I’m running again! I stopped completely for a couple of months trying to get better at karate, on top of minimal running prior to that due to a slowly but inevitably crumbling body, but now it’s time to get back at it. I had thought way back when I began karate that the two activities would be complimentary–running is all about moving forward in a straight line, while karate is all lateral movement. Turns out that theory was totally wrong and just plain stupid, just like absolutely all of my theories. But now that I’ve figured out what needed to be fixed to improve my karate I’m hoping to allow those two uses of my body to reach an understanding. It’s going to be sort of like training two dogs that hate each other to become friends: start small, allow brief moments of mutual discovery building to a crescendo of pain and violence, then give it a break until tempers have cooled. I’m excited.
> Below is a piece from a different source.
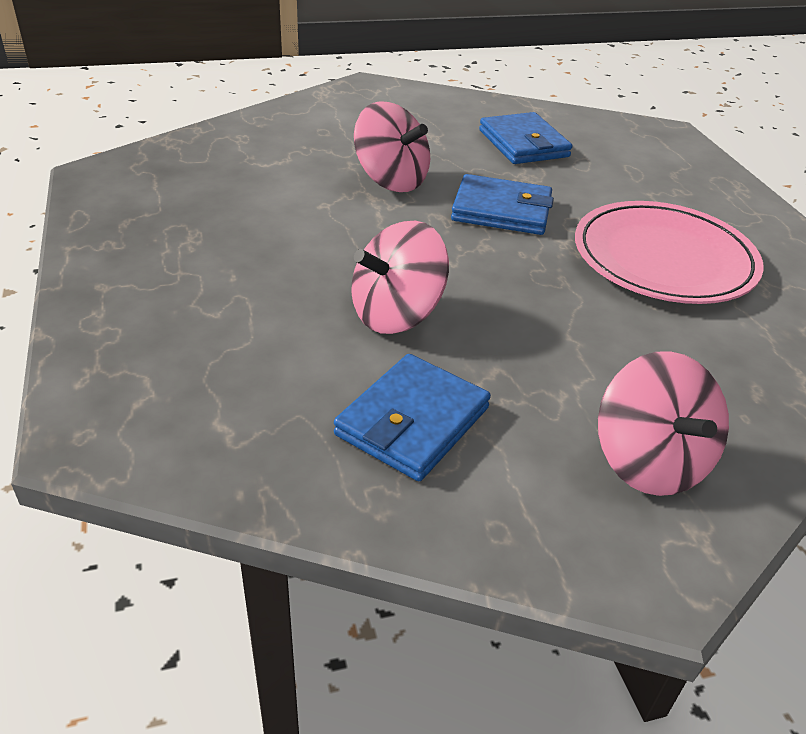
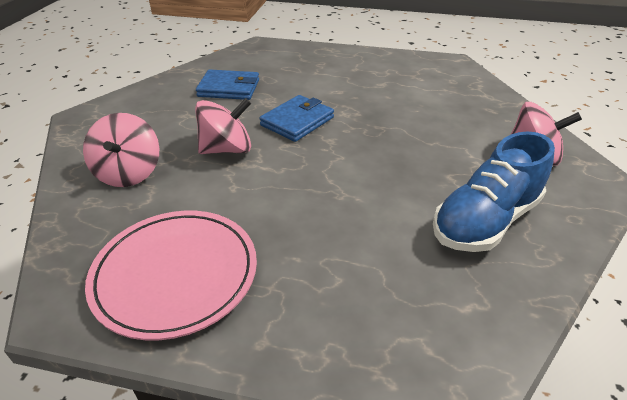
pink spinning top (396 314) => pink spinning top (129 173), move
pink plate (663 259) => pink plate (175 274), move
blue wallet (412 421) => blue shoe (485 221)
Missing something that was such a big part of my life is like waking from a dream, and immediately feeling the memory of it draining away–I was on a beach, and . . . who was there? I remember we were going somewhere and it all just felt beautiful. I miss running down River Road in the fog, alone at the half-way turnaround for their 11-miler; I miss running the Trail of Lights at night, faster than I’ve ever run before, through a tunnel of many-colored Christmas lights just to win a stupid hat. I miss it all.